The phase of House impeachment hearings that concluded this week established, beyond reasonable doubt, that President Trump withheld congressionally authorized aid from Ukraine as a way of coercing its government into launching an investigation that, he hoped, would taint a political rival, Joe Biden.
Here is the political toll this has taken on Trump: Since the day the hearings started, his approval rating, as measured in the Real Clear Politics polling average, has risen by slightly less than a point, and his disapproval rating has fallen by slightly more than a point.
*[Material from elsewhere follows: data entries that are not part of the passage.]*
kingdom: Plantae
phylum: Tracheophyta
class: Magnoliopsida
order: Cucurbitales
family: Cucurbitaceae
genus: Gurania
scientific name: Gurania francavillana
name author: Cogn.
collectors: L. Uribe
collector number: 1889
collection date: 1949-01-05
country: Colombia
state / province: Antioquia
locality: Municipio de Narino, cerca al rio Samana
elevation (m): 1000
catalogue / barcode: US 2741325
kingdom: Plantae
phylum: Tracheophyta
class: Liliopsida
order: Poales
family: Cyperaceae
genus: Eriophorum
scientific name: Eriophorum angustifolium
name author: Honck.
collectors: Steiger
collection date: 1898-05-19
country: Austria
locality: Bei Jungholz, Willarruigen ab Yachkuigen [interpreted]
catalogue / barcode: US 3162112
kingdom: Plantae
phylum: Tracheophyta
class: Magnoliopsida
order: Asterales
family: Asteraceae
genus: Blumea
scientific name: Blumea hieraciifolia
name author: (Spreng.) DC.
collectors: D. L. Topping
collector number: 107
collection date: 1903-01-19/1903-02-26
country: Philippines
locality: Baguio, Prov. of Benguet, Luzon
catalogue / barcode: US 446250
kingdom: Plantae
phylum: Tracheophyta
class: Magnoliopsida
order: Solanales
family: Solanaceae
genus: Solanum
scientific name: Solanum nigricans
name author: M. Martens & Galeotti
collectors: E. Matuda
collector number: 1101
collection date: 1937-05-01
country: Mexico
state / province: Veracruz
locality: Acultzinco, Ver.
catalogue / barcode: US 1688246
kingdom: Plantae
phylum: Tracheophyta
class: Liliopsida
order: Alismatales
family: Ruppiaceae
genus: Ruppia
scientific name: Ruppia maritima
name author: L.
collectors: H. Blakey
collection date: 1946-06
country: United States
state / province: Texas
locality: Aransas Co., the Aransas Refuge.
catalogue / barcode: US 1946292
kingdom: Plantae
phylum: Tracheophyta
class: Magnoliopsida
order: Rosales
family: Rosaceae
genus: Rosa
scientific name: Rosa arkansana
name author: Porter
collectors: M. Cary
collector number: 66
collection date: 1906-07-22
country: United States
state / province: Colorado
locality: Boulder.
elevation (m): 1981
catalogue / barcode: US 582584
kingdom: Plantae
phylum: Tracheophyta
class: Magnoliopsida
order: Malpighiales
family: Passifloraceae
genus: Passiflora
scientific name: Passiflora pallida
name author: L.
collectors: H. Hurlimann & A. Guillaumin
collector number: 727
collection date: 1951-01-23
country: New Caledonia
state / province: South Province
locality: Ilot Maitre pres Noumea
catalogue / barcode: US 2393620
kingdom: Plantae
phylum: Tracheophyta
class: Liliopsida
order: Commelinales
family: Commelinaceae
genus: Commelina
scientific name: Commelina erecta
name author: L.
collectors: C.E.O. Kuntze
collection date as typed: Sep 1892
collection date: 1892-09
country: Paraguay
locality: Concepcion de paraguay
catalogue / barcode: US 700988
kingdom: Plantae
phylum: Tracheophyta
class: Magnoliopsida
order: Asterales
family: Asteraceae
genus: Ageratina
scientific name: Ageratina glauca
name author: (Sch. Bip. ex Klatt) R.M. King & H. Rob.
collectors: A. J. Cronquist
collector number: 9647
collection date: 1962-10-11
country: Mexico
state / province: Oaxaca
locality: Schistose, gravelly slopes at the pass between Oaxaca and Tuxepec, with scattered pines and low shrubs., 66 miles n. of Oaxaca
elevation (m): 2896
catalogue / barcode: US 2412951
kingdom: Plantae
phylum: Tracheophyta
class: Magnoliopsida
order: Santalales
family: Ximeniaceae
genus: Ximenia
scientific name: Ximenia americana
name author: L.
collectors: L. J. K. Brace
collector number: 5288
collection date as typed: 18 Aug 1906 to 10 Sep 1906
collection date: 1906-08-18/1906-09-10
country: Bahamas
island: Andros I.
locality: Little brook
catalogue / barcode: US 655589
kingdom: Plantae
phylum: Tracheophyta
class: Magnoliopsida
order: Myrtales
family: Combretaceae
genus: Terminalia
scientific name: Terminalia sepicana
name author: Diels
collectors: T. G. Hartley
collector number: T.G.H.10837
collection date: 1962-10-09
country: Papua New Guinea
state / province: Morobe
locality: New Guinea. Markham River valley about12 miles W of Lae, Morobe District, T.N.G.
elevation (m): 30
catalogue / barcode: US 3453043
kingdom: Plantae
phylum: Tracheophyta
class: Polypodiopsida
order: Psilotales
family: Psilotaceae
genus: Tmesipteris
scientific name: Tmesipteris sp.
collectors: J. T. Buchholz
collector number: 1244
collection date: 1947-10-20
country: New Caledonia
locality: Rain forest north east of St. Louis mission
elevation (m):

There was a time when you could shock people with paragraphs like that. But over the past three years Trump’s core support has proved so durable in the face of so much bad publicity that many Trump opponents have come to expect the worst. Poll numbers that once induced much wailing and gnashing of #Resistance teeth now elicit knowing, sardonic nods.
The two most common explanations for the resilience of Trump’s support are:
1) His supporters are intellectually or morally deficient—too stupid to rationally assess evidence of his transgressions or too enthralled by his bigotry to care about them.
2) His supporters, like his opponents, get their news via customized social media feed and/or their favorite cable news channel, and so receive a selective rendering of reality. So, for example, this week the entertainingly goofy donor/diplomat Gordon Sondland said—depending on which media and social media ecosystem you occupy—either (a) it had long been obvious to him that Trump was conditioning military aid on Ukraine’s vowing to investigate the firm that employed Biden’s son; or (b) he’d never actually heard Trump say aid was conditioned on the investigation, and in fact, when he asked what Trump wanted from Ukraine, Trump said he wanted nothing.
Of the two explanations for Trump’s enduring Republican popularity—Trump supporters with defective brains and balkanized media landscape—I favor the second. But with this asterisk: Trump supporters do have defective brains in the sense that we all have defective brains. We all have cognitive biases of various kinds that shape our behavior in not necessarily rational ways.
Consider this: While Trump’s poll numbers were improving, so were Joe Biden’s. In the RCP average, Biden’s lead over his nearest rival for the Democratic presidential nomination has gone from 5 points to 10 points since the hearings started.
This at first seems odd, since the hearings brought no obviously favorable publicity for Biden. His son did, after all, take an absurdly high-paying job from a sketchy Ukrainian firm that presumably hoped he could use his family connection to influence American policy in its favor—and this awkward fact was only underscored by the hearings.
Still, the hearings also underscored something else: Biden had been the ultimate target of Trump’s manipulation of the Ukrainian government. And, in polarized times, the perception that you’re under attack from the enemy tribe can do wonders for your status within your own tribe. The same dynamic works for Trump: the hearings highlighted, for Republicans, that he was being attacked by congressional Democrats.
I’m not kidding. We don’t generally think of bitter contests between opposing camps as non-zero-sum games, but there are various ways a non-zero-sum dynamic can enter them. One is that bitter contestation between tribes can elevate the intratribal status of leading figures on both sides. And this effect is presumably stronger in an age when the two tribes’ media and social media ecosystems can convey the message—with little chance of contradiction—that the other tribe’s attacks on their leaders are unjust. (The witnesses who most thrilled Trump opponents—the ones, like Fiona Hill, who most explicitly criticized Trump’s conduct and policies—may have been the witnesses who most energized Trump supporters, since a seeming dislike of Trump on the part of witnesses from the bureaucracy could be seen as evidence that the proceedings were rigged, and the Deep State was in on the job.)
This is one thing Democratic impeachment skeptics have warned about—that impeachment proceedings would intensify the sense of siege that Trump has cultivated among supporters. And a strengthened siege mentality not only bodes well for Republican turnout in 2020 but, in the meanwhile, may render Trump supporters even less receptive to evidence of Trump’s incompetence and corruption than they were before. (I know what you’re thinking: Is that even possible? Yes. Worse is always possible.)
The game isn’t over. More evidence may come to light, and with a person as fundamentally amoral and corrupt as Trump, there’s always the chance of evidence so damning as to give second thoughts even to true believers. But right now we seem to be a long way from there.